Jeter son « corps dans la lutte. » Rester ouvert. Par exemple aux gens. Essayer de trouver aussi une part de soi dans l'étranger. Il n'est pas rare que des portraits réalisés par Pasolini se transforment en des autoportraits. Il dessine ainsi une petite fille vêtue d'une robe en lambeaux et accompagne l'esquisse de quatre vers tirés d'une danse dans le dialecte du Frioul. « O Glisiuta tal to grin / quanciu muars c’a an preat! / Sincsent ains che nu i savin / di vei capatit e amat. » / « Petite fille, blanche et rose, / avec ces guenilles qui te servent de robe / ton visage triste reflète / mon destin. »
Un dessin à l'encre sur du papier jauni et taché voit le jour en 1947. Deux garçons, de 12 ou 13 ans peut-être, pieds nus, se tiennent côte à côte comme pour une photo souvenir. L'un d'eux a posé, plein d'assurance et de naturel, son bras droit sur les épaules de son ami qui se tient là, paupières baissées, un sourire timide sur les lèvres, les bras ballants, figé par la peur dans cette étreinte. Revoir ce dessin aujourd'hui me fait aussi penser à Yaguine Koita et Fodé Tounkara et à la position dans laquelle on les a retrouvés dans la carlingue de l'avion atterri à Bruxelles : allongés côte à côte, l'un sur le ventre, l'autre sur le dos, sandales en plastique aux pieds et, dans la main d'un des garçons, la lettre qui allait devenir un testament, la main posée sur la poitrine, près du cœur.
Le désir d'une autre vie est commun aux personnes qui dépassent les frontières, thème de cet article. Pasolini parle du désir d'une vie différente de la société de consommation de son époque : « une vie appartenant à un autre temps. » Elle est restée pour lui du domaine de l'utopie. « Je vais atteindre ma fin, sans / avoir passé l'épreuve essentielle / de ma vie, l'expérience / / qui rassemble les hommes et leur donne / une idée si délicieusement définitive de / la fraternité au moins en faisant l'amour ! / / Comme un aveugle : quelque chose lui a échappé / dans la mort, une chose qui / est liée à la vie même. »
« Le conflit se joue en nous, toujours, » déclare Zazie de Paris qui a aussi dépassé des frontières. Chanteuse. Actrice. Danseuse. Naissance à Paris de parents juifs.
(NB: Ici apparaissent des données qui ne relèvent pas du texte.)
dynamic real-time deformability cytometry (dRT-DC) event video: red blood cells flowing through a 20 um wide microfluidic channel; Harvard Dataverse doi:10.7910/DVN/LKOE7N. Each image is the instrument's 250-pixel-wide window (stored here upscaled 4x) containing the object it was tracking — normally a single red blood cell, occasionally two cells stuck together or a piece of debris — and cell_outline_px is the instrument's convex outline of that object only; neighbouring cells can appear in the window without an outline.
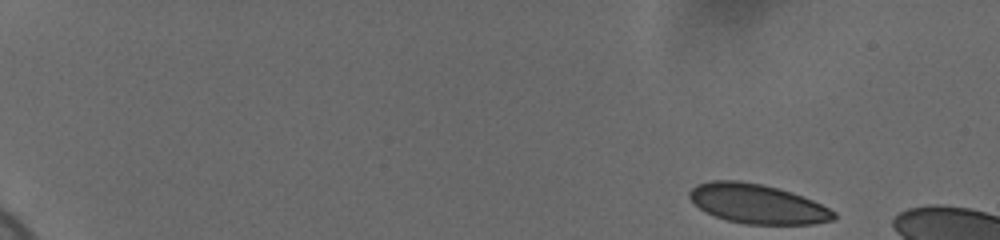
{"species": "human", "species_latin": "Homo sapiens", "temperature_condition": "cold", "stored_images_in_passage": 12, "camera_frame_rate_fps": 3000, "um_per_image_px": 0.085, "donor": {"sex": "female"}, "frame": {"image": 1, "passage_image": 1, "time_ms": 0.0, "image_size_px": [1000, 240], "cell_outline_px": [[836, 216], [832, 220], [812, 224], [744, 224], [728, 220], [716, 216], [700, 208], [688, 196], [688, 192], [696, 184], [712, 180], [740, 180], [764, 184], [780, 188], [792, 192], [812, 200], [836, 212]], "centroid_in_image_um": [64.37, 17.31], "position_along_channel_um": 20.6, "area_um2": 33.12}}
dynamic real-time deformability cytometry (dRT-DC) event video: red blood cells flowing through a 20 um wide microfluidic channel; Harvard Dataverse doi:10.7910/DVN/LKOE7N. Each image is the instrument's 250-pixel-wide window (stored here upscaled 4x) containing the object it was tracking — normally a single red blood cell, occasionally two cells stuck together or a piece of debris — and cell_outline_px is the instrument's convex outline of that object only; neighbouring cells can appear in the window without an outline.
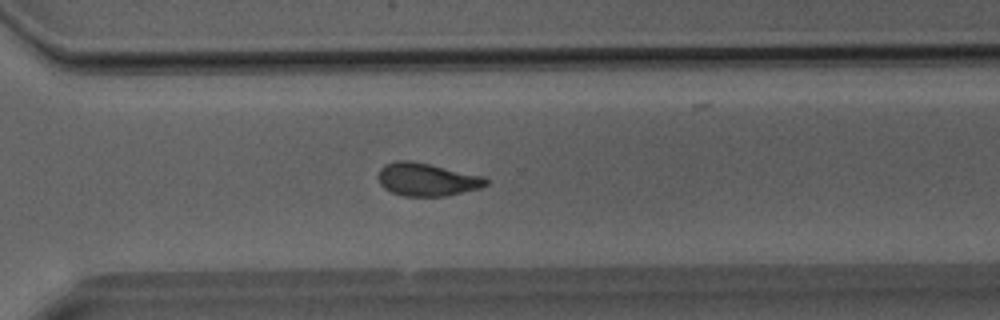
{"species": "Egyptian fruit bat (a non-hibernating species)", "species_latin": "Rousettus aegyptiacus", "temperature_condition": "room temperature", "stored_images_in_passage": 39, "camera_frame_rate_fps": 3000, "um_per_image_px": 0.085, "animal": {"sex": "male"}, "frame": {"image": 1, "passage_image": 28, "time_ms": 9.0, "image_size_px": [1000, 320], "cell_outline_px": [[488, 184], [480, 188], [448, 196], [404, 196], [392, 192], [384, 188], [380, 184], [376, 176], [380, 168], [384, 164], [396, 160], [412, 160], [484, 176], [488, 180]], "centroid_in_image_um": [36.26, 15.25], "position_along_channel_um": 334.3, "area_um2": 20.98}}
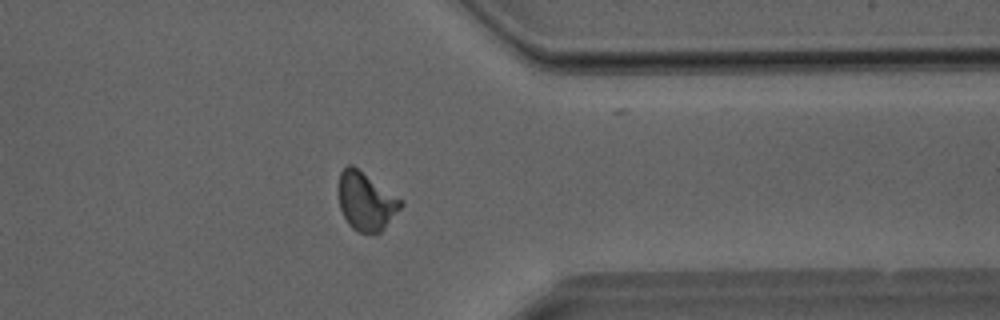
{"frame": {"image": 2, "passage_image": 31, "time_ms": 10.0, "image_size_px": [1000, 320], "cell_outline_px": [[404, 204], [384, 228], [380, 232], [356, 232], [348, 224], [340, 208], [336, 188], [340, 172], [348, 164], [352, 164], [404, 200]], "centroid_in_image_um": [31.08, 17.08], "position_along_channel_um": 380.3, "area_um2": 21.44}}
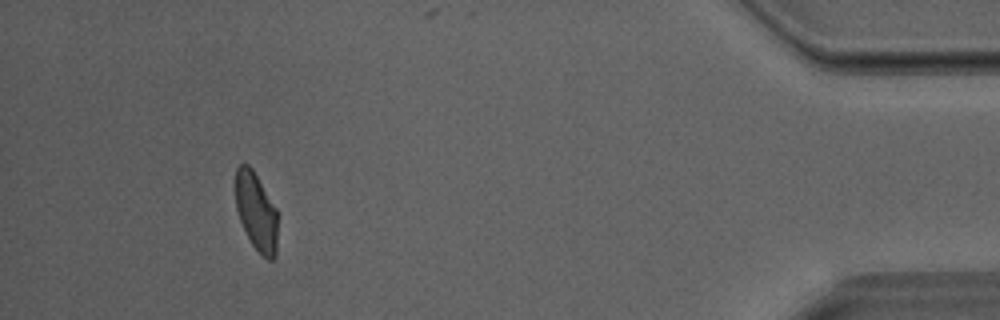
{"frame": {"image": 3, "passage_image": 36, "time_ms": 11.667, "image_size_px": [1000, 320], "cell_outline_px": [[276, 256], [272, 260], [268, 260], [252, 244], [240, 220], [236, 208], [236, 168], [240, 164], [248, 164], [252, 168], [276, 208]], "centroid_in_image_um": [21.77, 17.97], "position_along_channel_um": 413.4, "area_um2": 18.73}}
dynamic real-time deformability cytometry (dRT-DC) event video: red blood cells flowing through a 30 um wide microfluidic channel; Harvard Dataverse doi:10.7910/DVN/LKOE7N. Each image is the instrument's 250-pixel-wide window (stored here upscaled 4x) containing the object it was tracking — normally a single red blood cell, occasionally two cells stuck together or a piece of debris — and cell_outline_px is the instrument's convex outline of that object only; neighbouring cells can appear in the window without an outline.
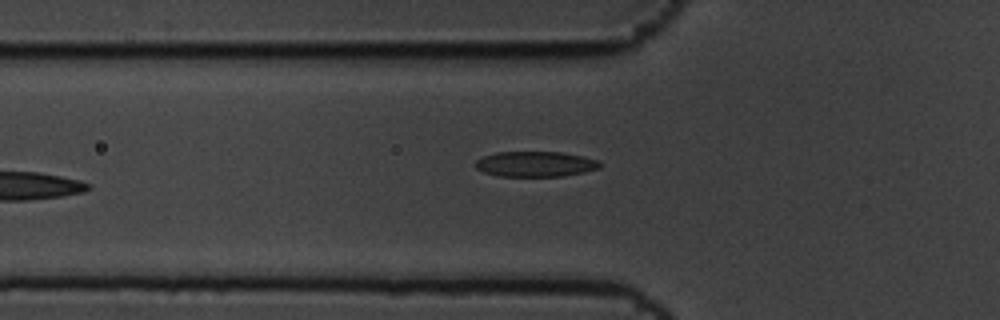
{"species": "common noctule bat (a hibernating species)", "species_latin": "Nyctalus noctula", "temperature_condition": "cold", "stored_images_in_passage": 7, "camera_frame_rate_fps": 3000, "um_per_image_px": 0.085, "animal": {"sex": "male", "body_mass_g": 19.5, "forearm_length_mm": 54.6}, "frame": {"image": 1, "passage_image": 6, "time_ms": 1.667, "image_size_px": [1000, 320], "cell_outline_px": [[600, 168], [584, 172], [564, 176], [500, 176], [484, 172], [476, 168], [476, 160], [484, 156], [496, 152], [560, 152], [584, 156], [600, 160]], "centroid_in_image_um": [45.54, 13.94], "position_along_channel_um": 80.3, "area_um2": 18.38}}
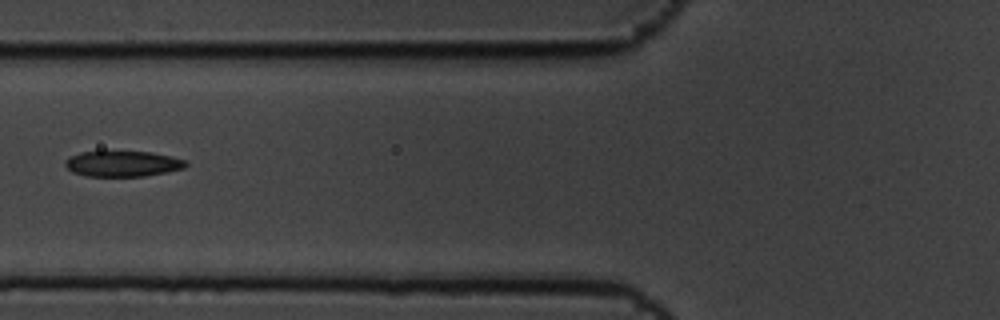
{"frame": {"image": 2, "passage_image": 7, "time_ms": 2.0, "image_size_px": [1000, 320], "cell_outline_px": [[188, 164], [184, 168], [144, 176], [84, 176], [72, 172], [64, 164], [64, 160], [68, 156], [80, 152], [152, 152], [172, 156], [184, 160]], "centroid_in_image_um": [10.38, 13.92], "position_along_channel_um": 115.4, "area_um2": 17.98}}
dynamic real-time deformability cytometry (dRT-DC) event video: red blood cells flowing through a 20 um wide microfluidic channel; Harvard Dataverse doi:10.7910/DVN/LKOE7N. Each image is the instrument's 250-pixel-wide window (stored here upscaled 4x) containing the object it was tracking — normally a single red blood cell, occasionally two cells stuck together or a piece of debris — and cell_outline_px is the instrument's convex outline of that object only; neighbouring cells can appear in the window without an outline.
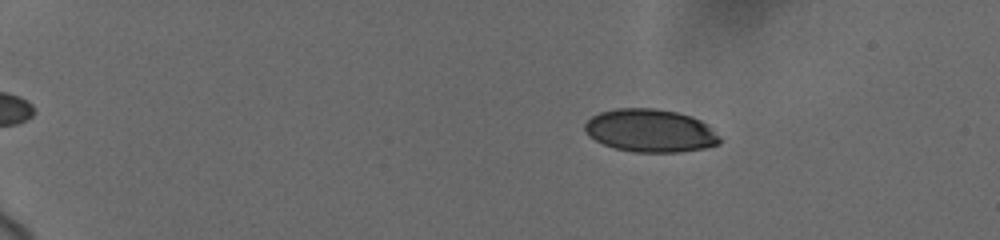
{"species": "human", "species_latin": "Homo sapiens", "temperature_condition": "cold", "stored_images_in_passage": 46, "camera_frame_rate_fps": 3000, "um_per_image_px": 0.085, "donor": {"sex": "female"}, "frame": {"image": 1, "passage_image": 7, "time_ms": 2.0, "image_size_px": [1000, 240], "cell_outline_px": [[724, 140], [720, 144], [704, 148], [676, 152], [636, 152], [616, 148], [604, 144], [588, 136], [584, 132], [584, 124], [592, 116], [600, 112], [616, 108], [652, 108], [676, 112], [692, 116], [708, 124]], "centroid_in_image_um": [55.3, 11.1], "position_along_channel_um": 29.7, "area_um2": 33.93}}
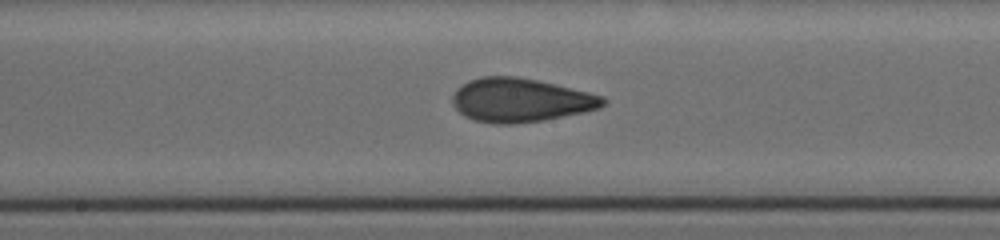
{"frame": {"image": 2, "passage_image": 28, "time_ms": 9.667, "image_size_px": [1000, 240], "cell_outline_px": [[608, 100], [600, 108], [584, 112], [544, 120], [512, 124], [492, 124], [472, 120], [464, 116], [452, 104], [452, 96], [456, 88], [468, 80], [484, 76], [516, 76], [536, 80], [588, 92], [604, 96]], "centroid_in_image_um": [44.21, 8.52], "position_along_channel_um": 204.0, "area_um2": 38.55}}
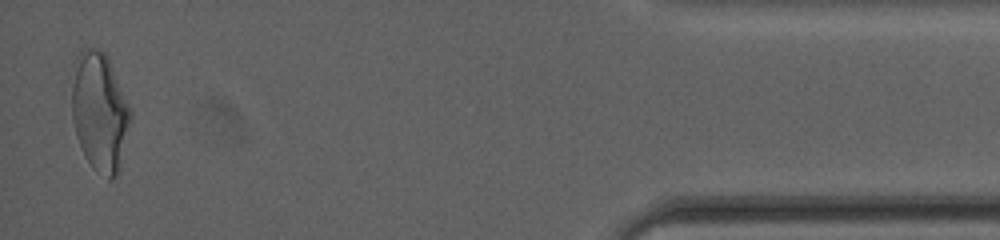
{"frame": {"image": 3, "passage_image": 46, "time_ms": 17.333, "image_size_px": [1000, 240], "cell_outline_px": [[132, 116], [120, 172], [112, 180], [108, 180], [92, 168], [76, 136], [72, 120], [72, 64], [76, 56], [84, 48], [96, 48], [104, 52], [108, 56], [132, 112]], "centroid_in_image_um": [8.48, 9.51], "position_along_channel_um": 426.7, "area_um2": 41.33}, "authors_computed_cell_mechanics": {"area_um2": 36.6452, "velocity_mm_per_s": 3.7134, "shape_relaxation_time_tau1_ms": 8.3104, "shape_relaxation_time_tau2_ms": 1.2715, "deformation_change_tau1": 0.2048, "deformation_change_tau2": 0.0735}}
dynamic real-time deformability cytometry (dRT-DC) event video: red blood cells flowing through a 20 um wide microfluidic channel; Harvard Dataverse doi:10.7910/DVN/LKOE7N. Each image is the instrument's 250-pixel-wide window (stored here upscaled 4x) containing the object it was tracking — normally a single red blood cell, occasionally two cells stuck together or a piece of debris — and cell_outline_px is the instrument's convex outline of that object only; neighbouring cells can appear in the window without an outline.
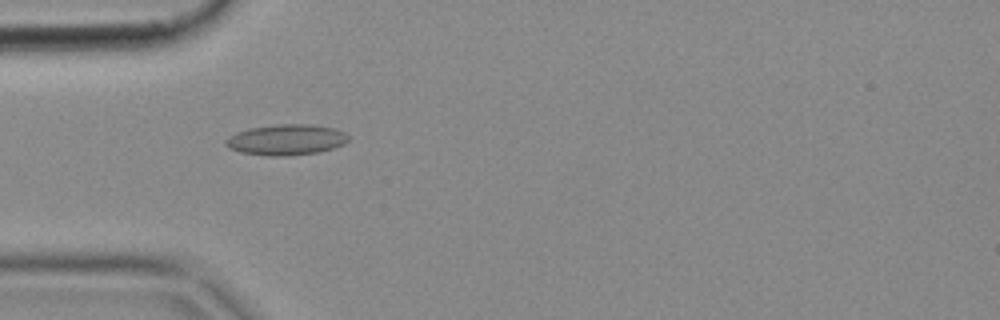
{"species": "common noctule bat (a hibernating species)", "species_latin": "Nyctalus noctula", "temperature_condition": "cold", "stored_images_in_passage": 5, "camera_frame_rate_fps": 3000, "um_per_image_px": 0.085, "animal": {"sex": "female", "body_mass_g": 18.4}, "frame": {"image": 1, "passage_image": 4, "time_ms": 1.0, "image_size_px": [1000, 320], "cell_outline_px": [[348, 140], [344, 144], [332, 148], [316, 152], [288, 156], [268, 156], [240, 152], [228, 148], [224, 144], [224, 140], [228, 136], [236, 132], [248, 128], [280, 124], [312, 124], [332, 128], [344, 132], [348, 136]], "centroid_in_image_um": [24.27, 11.88], "position_along_channel_um": 60.7, "area_um2": 22.02}}
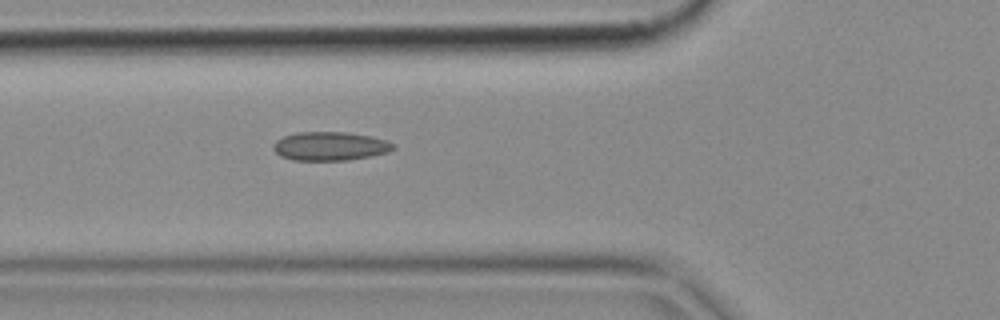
{"frame": {"image": 2, "passage_image": 5, "time_ms": 1.333, "image_size_px": [1000, 320], "cell_outline_px": [[396, 148], [388, 152], [348, 160], [292, 160], [280, 156], [272, 148], [272, 144], [276, 140], [284, 136], [296, 132], [348, 132], [372, 136], [396, 144]], "centroid_in_image_um": [28.04, 12.42], "position_along_channel_um": 97.8, "area_um2": 20.17}}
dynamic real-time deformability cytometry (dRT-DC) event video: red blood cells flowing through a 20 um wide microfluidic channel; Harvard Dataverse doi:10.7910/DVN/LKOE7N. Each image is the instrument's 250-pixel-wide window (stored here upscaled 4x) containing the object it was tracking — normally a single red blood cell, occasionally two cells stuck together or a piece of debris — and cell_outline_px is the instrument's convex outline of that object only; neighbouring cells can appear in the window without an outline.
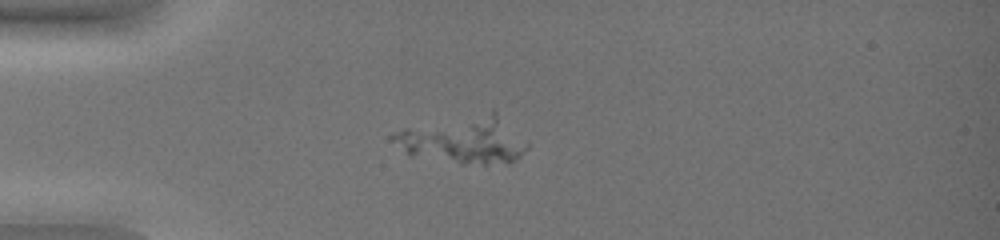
{"species": "common noctule bat (a hibernating species)", "species_latin": "Nyctalus noctula", "temperature_condition": "warm", "stored_images_in_passage": 37, "camera_frame_rate_fps": 3000, "um_per_image_px": 0.085, "animal": {"sex": "female", "body_mass_g": 19.0, "forearm_length_mm": 51.5}, "frame": {"image": 1, "passage_image": 1, "time_ms": 0.0, "image_size_px": [1000, 240], "cell_outline_px": [[528, 148], [516, 160], [508, 164], [460, 164], [408, 156], [388, 136], [392, 132], [404, 128], [492, 108], [528, 140]], "centroid_in_image_um": [39.44, 11.88], "position_along_channel_um": 45.6, "area_um2": 38.38}}
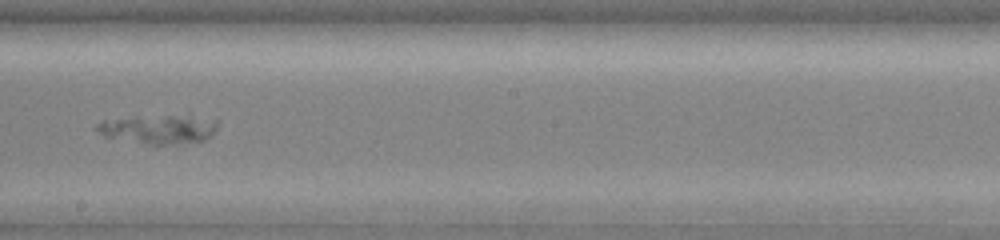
{"frame": {"image": 2, "passage_image": 18, "time_ms": 5.667, "image_size_px": [1000, 240], "cell_outline_px": [[216, 128], [204, 140], [180, 144], [152, 144], [104, 136], [92, 128], [96, 124], [104, 120], [132, 116], [188, 112], [216, 120]], "centroid_in_image_um": [13.5, 10.9], "position_along_channel_um": 234.7, "area_um2": 21.21}}
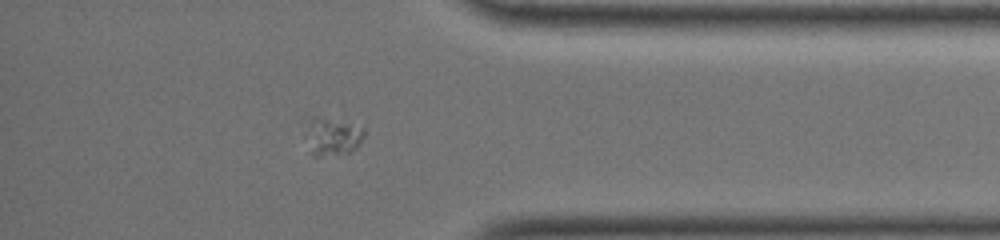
{"frame": {"image": 3, "passage_image": 32, "time_ms": 10.333, "image_size_px": [1000, 240], "cell_outline_px": [[364, 136], [360, 144], [348, 152], [320, 156], [312, 156], [312, 116], [316, 116], [364, 128]], "centroid_in_image_um": [28.4, 11.63], "position_along_channel_um": 406.8, "area_um2": 11.39}}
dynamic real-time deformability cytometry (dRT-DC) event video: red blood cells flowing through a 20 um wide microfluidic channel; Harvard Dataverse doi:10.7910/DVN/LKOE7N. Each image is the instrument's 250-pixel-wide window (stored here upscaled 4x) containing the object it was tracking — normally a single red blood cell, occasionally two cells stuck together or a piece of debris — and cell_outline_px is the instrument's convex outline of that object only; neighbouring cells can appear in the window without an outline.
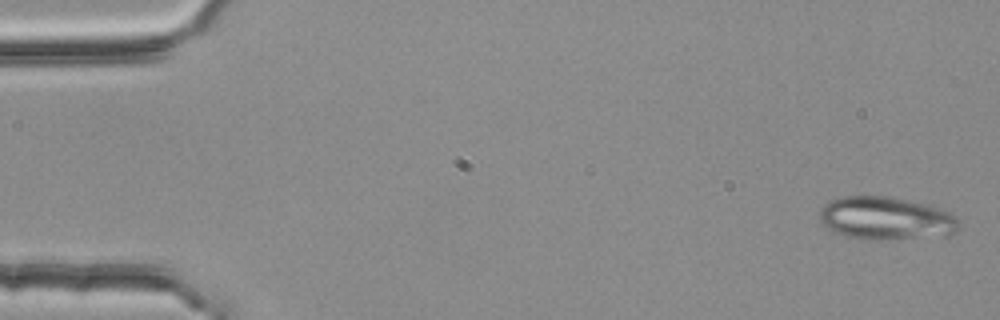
{"species": "common noctule bat (a hibernating species)", "species_latin": "Nyctalus noctula", "temperature_condition": "room temperature", "stored_images_in_passage": 5, "camera_frame_rate_fps": 3000, "um_per_image_px": 0.085, "animal": {"sex": "female", "body_mass_g": 25.1}, "frame": {"image": 1, "passage_image": 1, "time_ms": 0.0, "image_size_px": [1000, 320], "cell_outline_px": [[956, 232], [948, 236], [888, 240], [864, 240], [848, 236], [836, 232], [828, 228], [820, 220], [820, 208], [828, 200], [840, 196], [888, 196], [932, 204], [944, 208], [956, 216]], "centroid_in_image_um": [75.33, 18.55], "position_along_channel_um": 9.7, "area_um2": 35.6}}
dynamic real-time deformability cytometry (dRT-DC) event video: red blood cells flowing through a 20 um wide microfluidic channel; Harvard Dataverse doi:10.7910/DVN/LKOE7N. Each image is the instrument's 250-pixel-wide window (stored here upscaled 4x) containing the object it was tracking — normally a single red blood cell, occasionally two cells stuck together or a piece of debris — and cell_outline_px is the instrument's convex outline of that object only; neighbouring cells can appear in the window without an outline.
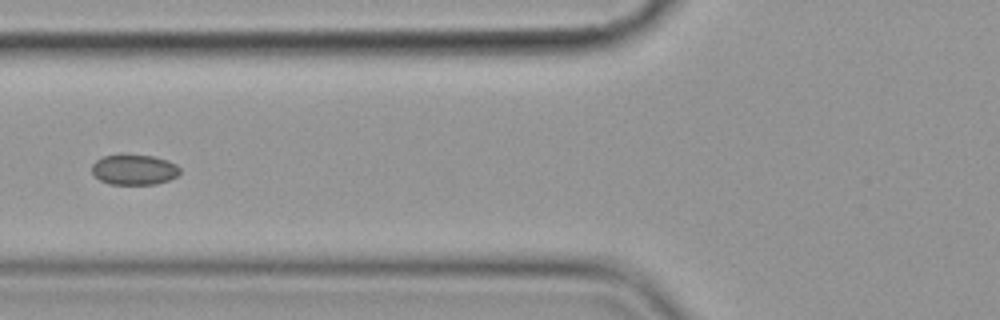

Débute à huit ans sa formation de danse classique à l'Opéra de Paris. Danseur classique à douze ans. Deux ans auprès de Maurice Béjart, quatre ans à l' «  Alcazar » à Paris. Elle ne livre pas beaucoup plus de dates au cours d'une interview donnée en 1989. Zazie de Paris en a aussi assez de parler de son changement de sexe. « Cette femme formidable était autrefois un homme. Je ne trouve pas ça intéressant. » Et d'ajouter plus tard : « Je ne suis pas un personnage artificiel. Je ne suis pas une femme artificielle. Je suis un être humain. Lorsque quelqu'un me demande : « Pourquoi es-tu devenue une femme ? », je réponds : « Pourquoi as-tu les yeux bleus ? ». Ça non plus, on ne peut pas le décider. Je suis une femme parce que je me sens femme et parce que c'est ce que je suis. »
Elle a décidé pour elle-même de lutter afin d'être reconnue en tant que femme. Elle n'a pas oublié les difficultés, les humiliations, les blessures accumulées pour y arriver. « Tu peux être la femme la plus formidable du monde, mais ça ne compte pas si tes papiers affirment le contraire. Comme pour les juifs. Les personnes qu'ils étaient n'ont pas non plus pesé dans la balance. Tes papiers disaient que tu étais juif, donc il fallait que tu disparaisses. » Elle sait une chose sur elle-même : « Je ne serais plus un mouton. Je rendrais les coups. Je me défendrais. Je sais que ma famille ne s'est pas défendue et on l'a fait monter dans des trains. »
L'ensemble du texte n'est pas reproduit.